Listed entries
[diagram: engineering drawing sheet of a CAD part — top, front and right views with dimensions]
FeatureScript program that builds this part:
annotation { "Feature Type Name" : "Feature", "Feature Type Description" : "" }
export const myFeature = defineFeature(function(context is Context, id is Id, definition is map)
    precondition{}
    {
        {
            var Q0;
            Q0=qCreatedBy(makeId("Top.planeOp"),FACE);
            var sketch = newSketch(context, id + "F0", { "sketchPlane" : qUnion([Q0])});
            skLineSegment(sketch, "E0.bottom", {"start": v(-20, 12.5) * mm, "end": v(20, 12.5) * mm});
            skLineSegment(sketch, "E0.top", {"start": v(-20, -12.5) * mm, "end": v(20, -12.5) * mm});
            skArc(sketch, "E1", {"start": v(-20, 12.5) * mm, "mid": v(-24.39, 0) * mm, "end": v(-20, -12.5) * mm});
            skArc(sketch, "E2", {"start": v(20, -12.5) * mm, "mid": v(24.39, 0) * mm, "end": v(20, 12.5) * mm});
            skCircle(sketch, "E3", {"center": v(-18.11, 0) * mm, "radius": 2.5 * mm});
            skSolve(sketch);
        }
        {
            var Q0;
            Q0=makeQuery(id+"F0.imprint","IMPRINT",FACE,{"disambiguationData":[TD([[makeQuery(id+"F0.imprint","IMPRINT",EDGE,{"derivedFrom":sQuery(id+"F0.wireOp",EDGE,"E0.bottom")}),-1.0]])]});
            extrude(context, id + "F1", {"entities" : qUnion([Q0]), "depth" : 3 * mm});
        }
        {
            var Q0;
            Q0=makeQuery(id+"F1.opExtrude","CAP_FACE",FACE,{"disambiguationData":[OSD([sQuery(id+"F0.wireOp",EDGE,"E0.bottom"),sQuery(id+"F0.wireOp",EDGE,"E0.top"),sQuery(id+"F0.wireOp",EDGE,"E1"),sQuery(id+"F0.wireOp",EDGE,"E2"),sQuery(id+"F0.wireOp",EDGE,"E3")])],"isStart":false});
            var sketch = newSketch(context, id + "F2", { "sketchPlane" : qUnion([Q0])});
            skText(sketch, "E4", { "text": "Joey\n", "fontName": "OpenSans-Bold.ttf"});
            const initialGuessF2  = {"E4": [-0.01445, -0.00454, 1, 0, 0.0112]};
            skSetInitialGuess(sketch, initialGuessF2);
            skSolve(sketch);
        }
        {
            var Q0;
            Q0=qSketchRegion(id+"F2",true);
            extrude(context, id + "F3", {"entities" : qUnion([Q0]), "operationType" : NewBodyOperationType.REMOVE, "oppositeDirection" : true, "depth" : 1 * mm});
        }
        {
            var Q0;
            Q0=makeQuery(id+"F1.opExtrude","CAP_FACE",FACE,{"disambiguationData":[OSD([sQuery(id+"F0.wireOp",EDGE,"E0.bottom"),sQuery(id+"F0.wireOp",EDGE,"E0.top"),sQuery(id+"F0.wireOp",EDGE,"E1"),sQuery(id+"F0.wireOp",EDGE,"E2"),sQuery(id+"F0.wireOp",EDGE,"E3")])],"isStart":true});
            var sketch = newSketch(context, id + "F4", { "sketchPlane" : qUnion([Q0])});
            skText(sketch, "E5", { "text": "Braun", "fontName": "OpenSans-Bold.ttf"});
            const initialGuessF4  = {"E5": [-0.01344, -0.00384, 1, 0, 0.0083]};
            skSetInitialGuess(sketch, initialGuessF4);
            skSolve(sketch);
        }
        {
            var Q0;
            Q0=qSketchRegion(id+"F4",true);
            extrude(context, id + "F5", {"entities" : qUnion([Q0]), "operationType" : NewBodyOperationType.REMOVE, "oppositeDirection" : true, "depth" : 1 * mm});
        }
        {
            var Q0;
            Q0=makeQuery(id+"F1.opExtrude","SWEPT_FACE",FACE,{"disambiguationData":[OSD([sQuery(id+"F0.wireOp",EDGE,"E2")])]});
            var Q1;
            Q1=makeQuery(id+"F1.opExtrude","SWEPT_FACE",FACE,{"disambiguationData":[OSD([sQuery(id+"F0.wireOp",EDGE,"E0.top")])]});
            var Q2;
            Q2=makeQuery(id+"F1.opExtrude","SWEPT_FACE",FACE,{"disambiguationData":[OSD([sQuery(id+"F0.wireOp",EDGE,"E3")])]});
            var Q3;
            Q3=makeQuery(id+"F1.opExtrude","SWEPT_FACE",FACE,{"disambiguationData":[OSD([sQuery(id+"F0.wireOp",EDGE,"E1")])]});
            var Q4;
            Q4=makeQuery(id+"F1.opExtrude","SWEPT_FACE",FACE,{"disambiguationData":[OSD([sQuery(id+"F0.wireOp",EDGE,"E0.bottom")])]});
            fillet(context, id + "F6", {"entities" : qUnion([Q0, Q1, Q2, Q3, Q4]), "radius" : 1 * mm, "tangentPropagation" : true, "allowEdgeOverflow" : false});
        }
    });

Problem requirements
Output every line of the material above as a JSON list of strings, with one string per line and any blank lines omitted.

Task response
[
  "[diagram: engineering drawing sheet of a CAD part — top, front and right views with dimensions]",
  "FeatureScript program that builds this part:",
  "annotation { \"Feature Type Name\" : \"Feature\", \"Feature Type Description\" : \"\" }",
  "export const myFeature = defineFeature(function(context is Context, id is Id, definition is map)",
  "    precondition{}",
  "    {",
  "        {",
  "            var Q0;",
  "            Q0=qCreatedBy(makeId(\"Top.planeOp\"),FACE);",
  "            var sketch = newSketch(context, id + \"F0\", { \"sketchPlane\" : qUnion([Q0])});",
  "            skLineSegment(sketch, \"E0.bottom\", {\"start\": v(-20, 12.5) * mm, \"end\": v(20, 12.5) * mm});",
  "            skLineSegment(sketch, \"E0.top\", {\"start\": v(-20, -12.5) * mm, \"end\": v(20, -12.5) * mm});",
  "            skArc(sketch, \"E1\", {\"start\": v(-20, 12.5) * mm, \"mid\": v(-24.39, 0) * mm, \"end\": v(-20, -12.5) * mm});",
  "            skArc(sketch, \"E2\", {\"start\": v(20, -12.5) * mm, \"mid\": v(24.39, 0) * mm, \"end\": v(20, 12.5) * mm});",
  "            skCircle(sketch, \"E3\", {\"center\": v(-18.11, 0) * mm, \"radius\": 2.5 * mm});",
  "            skSolve(sketch);",
  "        }",
  "        {",
  "            var Q0;",
  "            Q0=makeQuery(id+\"F0.imprint\",\"IMPRINT\",FACE,{\"disambiguationData\":[TD([[makeQuery(id+\"F0.imprint\",\"IMPRINT\",EDGE,{\"derivedFrom\":sQuery(id+\"F0.wireOp\",EDGE,\"E0.bottom\")}),-1.0]])]});",
  "            extrude(context, id + \"F1\", {\"entities\" : qUnion([Q0]), \"depth\" : 3 * mm});",
  "        }",
  "        {",
  "            var Q0;",
  "            Q0=makeQuery(id+\"F1.opExtrude\",\"CAP_FACE\",FACE,{\"disambiguationData\":[OSD([sQuery(id+\"F0.wireOp\",EDGE,\"E0.bottom\"),sQuery(id+\"F0.wireOp\",EDGE,\"E0.top\"),sQuery(id+\"F0.wireOp\",EDGE,\"E1\"),sQuery(id+\"F0.wireOp\",EDGE,\"E2\"),sQuery(id+\"F0.wireOp\",EDGE,\"E3\")])],\"isStart\":false});",
  "            var sketch = newSketch(context, id + \"F2\", { \"sketchPlane\" : qUnion([Q0])});",
  "            skText(sketch, \"E4\", { \"text\": \"Joey\\n\", \"fontName\": \"OpenSans-Bold.ttf\"});",
  "            const initialGuessF2  = {\"E4\": [-0.01445, -0.00454, 1, 0, 0.0112]};",
  "            skSetInitialGuess(sketch, initialGuessF2);",
  "            skSolve(sketch);",
  "        }",
  "        {",
  "            var Q0;",
  "            Q0=qSketchRegion(id+\"F2\",true);",
  "            extrude(context, id + \"F3\", {\"entities\" : qUnion([Q0]), \"operationType\" : NewBodyOperationType.REMOVE, \"oppositeDirection\" : true, \"depth\" : 1 * mm});",
  "        }",
  "        {",
  "            var Q0;",
  "            Q0=makeQuery(id+\"F1.opExtrude\",\"CAP_FACE\",FACE,{\"disambiguationData\":[OSD([sQuery(id+\"F0.wireOp\",EDGE,\"E0.bottom\"),sQuery(id+\"F0.wireOp\",EDGE,\"E0.top\"),sQuery(id+\"F0.wireOp\",EDGE,\"E1\"),sQuery(id+\"F0.wireOp\",EDGE,\"E2\"),sQuery(id+\"F0.wireOp\",EDGE,\"E3\")])],\"isStart\":true});",
  "            var sketch = newSketch(context, id + \"F4\", { \"sketchPlane\" : qUnion([Q0])});",
  "            skText(sketch, \"E5\", { \"text\": \"Braun\", \"fontName\": \"OpenSans-Bold.ttf\"});",
  "            const initialGuessF4  = {\"E5\": [-0.01344, -0.00384, 1, 0, 0.0083]};",
  "            skSetInitialGuess(sketch, initialGuessF4);",
  "            skSolve(sketch);",
  "        }",
  "        {",
  "            var Q0;",
  "            Q0=qSketchRegion(id+\"F4\",true);",
  "            extrude(context, id + \"F5\", {\"entities\" : qUnion([Q0]), \"operationType\" : NewBodyOperationType.REMOVE, \"oppositeDirection\" : true, \"depth\" : 1 * mm});",
  "        }",
  "        {",
  "            var Q0;",
  "            Q0=makeQuery(id+\"F1.opExtrude\",\"SWEPT_FACE\",FACE,{\"disambiguationData\":[OSD([sQuery(id+\"F0.wireOp\",EDGE,\"E2\")])]});",
  "            var Q1;",
  "            Q1=makeQuery(id+\"F1.opExtrude\",\"SWEPT_FACE\",FACE,{\"disambiguationData\":[OSD([sQuery(id+\"F0.wireOp\",EDGE,\"E0.top\")])]});",
  "            var Q2;",
  "            Q2=makeQuery(id+\"F1.opExtrude\",\"SWEPT_FACE\",FACE,{\"disambiguationData\":[OSD([sQuery(id+\"F0.wireOp\",EDGE,\"E3\")])]});",
  "            var Q3;",
  "            Q3=makeQuery(id+\"F1.opExtrude\",\"SWEPT_FACE\",FACE,{\"disambiguationData\":[OSD([sQuery(id+\"F0.wireOp\",EDGE,\"E1\")])]});",
  "            var Q4;",
  "            Q4=makeQuery(id+\"F1.opExtrude\",\"SWEPT_FACE\",FACE,{\"disambiguationData\":[OSD([sQuery(id+\"F0.wireOp\",EDGE,\"E0.bottom\")])]});",
  "            fillet(context, id + \"F6\", {\"entities\" : qUnion([Q0, Q1, Q2, Q3, Q4]), \"radius\" : 1 * mm, \"tangentPropagation\" : true, \"allowEdgeOverflow\" : false});",
  "        }",
  "    });"
]